● **PROBLEMS TO SOLVE**
a: In the SQL query-plan passage, reproduce the text between "Input. A fact_orders" and "(cost=24812.10..24812.12 rows=5 width=18)", inclusive.
b: According to the SQL query-plan passage, what index exists on the fact_orders table?

● **TEXT PASSAGE**
++++++++

Question. Given the EXPLAIN ANALYZE output below for a top-revenue-by-region query, narrate the plan from leaves to root, identify the bottleneck node, and propose the one change that will move the needle.
Input. A fact_orders table (12M rows, B-tree on order_date), dim_customers (200k rows, PK on customer_id), filter on order_date >= '2026-04-01' and GROUP BY c.region with a LIMIT 5.
Code.
EXPLAIN ANALYZE
SELECT c.region, SUM(o.amount) AS rev
FROM fact_orders o
JOIN dim_customers c ON c.customer_id = o.customer_id
WHERE o.order_date >= '2026-04-01'
GROUP BY c.region
ORDER BY rev DESC
LIMIT 5;
-- QUERY PLAN
-- Limit (cost=24812.10..24812.12 rows=5 width=18)

++++++++

● **EXTRACTED RECORDS**
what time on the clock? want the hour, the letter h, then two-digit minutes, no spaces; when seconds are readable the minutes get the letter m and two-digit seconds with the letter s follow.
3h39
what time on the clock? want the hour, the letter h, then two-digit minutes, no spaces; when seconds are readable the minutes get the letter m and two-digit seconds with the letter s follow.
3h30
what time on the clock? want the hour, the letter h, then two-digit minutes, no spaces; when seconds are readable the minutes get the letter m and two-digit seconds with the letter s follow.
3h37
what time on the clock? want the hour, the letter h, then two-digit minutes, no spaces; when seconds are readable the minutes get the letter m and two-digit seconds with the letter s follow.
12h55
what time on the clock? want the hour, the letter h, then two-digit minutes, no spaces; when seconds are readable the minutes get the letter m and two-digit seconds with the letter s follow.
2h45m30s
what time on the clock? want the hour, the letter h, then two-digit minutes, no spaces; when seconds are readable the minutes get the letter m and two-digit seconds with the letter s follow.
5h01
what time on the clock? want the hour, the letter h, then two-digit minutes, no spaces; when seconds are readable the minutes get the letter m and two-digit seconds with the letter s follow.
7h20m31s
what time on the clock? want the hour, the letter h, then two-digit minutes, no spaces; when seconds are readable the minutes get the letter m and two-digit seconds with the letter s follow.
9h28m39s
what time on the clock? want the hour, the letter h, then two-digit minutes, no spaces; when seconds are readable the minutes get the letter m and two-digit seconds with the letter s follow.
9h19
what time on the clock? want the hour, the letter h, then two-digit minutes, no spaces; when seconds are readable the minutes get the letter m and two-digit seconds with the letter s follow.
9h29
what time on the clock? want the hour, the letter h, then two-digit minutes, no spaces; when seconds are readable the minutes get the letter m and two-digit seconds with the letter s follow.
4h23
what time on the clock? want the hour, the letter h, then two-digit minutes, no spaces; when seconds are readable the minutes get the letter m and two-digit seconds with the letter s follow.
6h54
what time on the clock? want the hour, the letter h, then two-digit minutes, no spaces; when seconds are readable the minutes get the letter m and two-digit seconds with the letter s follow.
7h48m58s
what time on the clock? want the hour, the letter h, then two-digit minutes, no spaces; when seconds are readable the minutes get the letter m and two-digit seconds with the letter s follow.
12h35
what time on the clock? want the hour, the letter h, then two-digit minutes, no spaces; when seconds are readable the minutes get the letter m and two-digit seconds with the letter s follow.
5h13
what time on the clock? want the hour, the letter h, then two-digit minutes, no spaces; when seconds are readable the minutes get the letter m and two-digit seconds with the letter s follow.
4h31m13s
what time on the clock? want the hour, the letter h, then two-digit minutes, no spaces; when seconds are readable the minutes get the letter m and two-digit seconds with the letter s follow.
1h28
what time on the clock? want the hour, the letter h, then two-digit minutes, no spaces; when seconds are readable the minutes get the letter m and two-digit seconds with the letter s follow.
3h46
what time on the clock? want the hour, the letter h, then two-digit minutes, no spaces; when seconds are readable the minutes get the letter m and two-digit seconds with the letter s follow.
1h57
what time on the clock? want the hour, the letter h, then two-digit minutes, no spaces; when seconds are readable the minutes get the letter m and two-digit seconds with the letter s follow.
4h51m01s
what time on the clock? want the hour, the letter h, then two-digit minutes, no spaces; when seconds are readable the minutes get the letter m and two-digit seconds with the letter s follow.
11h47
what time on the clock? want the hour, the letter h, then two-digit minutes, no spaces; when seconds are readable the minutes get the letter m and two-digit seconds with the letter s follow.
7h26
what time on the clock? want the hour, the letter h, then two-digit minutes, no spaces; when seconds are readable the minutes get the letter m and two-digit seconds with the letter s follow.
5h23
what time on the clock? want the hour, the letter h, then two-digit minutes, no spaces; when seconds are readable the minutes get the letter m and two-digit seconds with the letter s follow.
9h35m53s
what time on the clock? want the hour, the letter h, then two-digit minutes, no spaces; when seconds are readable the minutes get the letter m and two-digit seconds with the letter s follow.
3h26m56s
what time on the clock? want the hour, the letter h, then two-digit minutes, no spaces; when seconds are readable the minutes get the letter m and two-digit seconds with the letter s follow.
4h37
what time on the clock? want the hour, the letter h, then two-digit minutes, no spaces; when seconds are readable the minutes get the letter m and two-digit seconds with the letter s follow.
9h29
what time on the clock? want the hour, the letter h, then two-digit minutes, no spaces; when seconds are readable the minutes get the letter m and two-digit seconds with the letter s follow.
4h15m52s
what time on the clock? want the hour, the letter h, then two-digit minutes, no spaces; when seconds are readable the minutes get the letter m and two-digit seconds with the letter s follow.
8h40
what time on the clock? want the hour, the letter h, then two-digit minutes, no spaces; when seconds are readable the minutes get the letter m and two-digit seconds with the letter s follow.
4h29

++++++++

● **SOLUTIONS PER TASK**
a:
Input. A fact_orders table (12M rows, B-tree on order_date), dim_customers (200k rows, PK on customer_id), filter on order_date >= '2026-04-01' and GROUP BY c.region with a LIMIT 5.
Code.
EXPLAIN ANALYZE
SELECT c.region, SUM(o.amount) AS rev
FROM fact_orders o
JOIN dim_customers c ON c.customer_id = o.customer_id
WHERE o.order_date >= '2026-04-01'
GROUP BY c.region
ORDER BY rev DESC
LIMIT 5;
-- QUERY PLAN
-- Limit (cost=24812.10..24812.12 rows=5 width=18)

b: A B-tree index on order_date.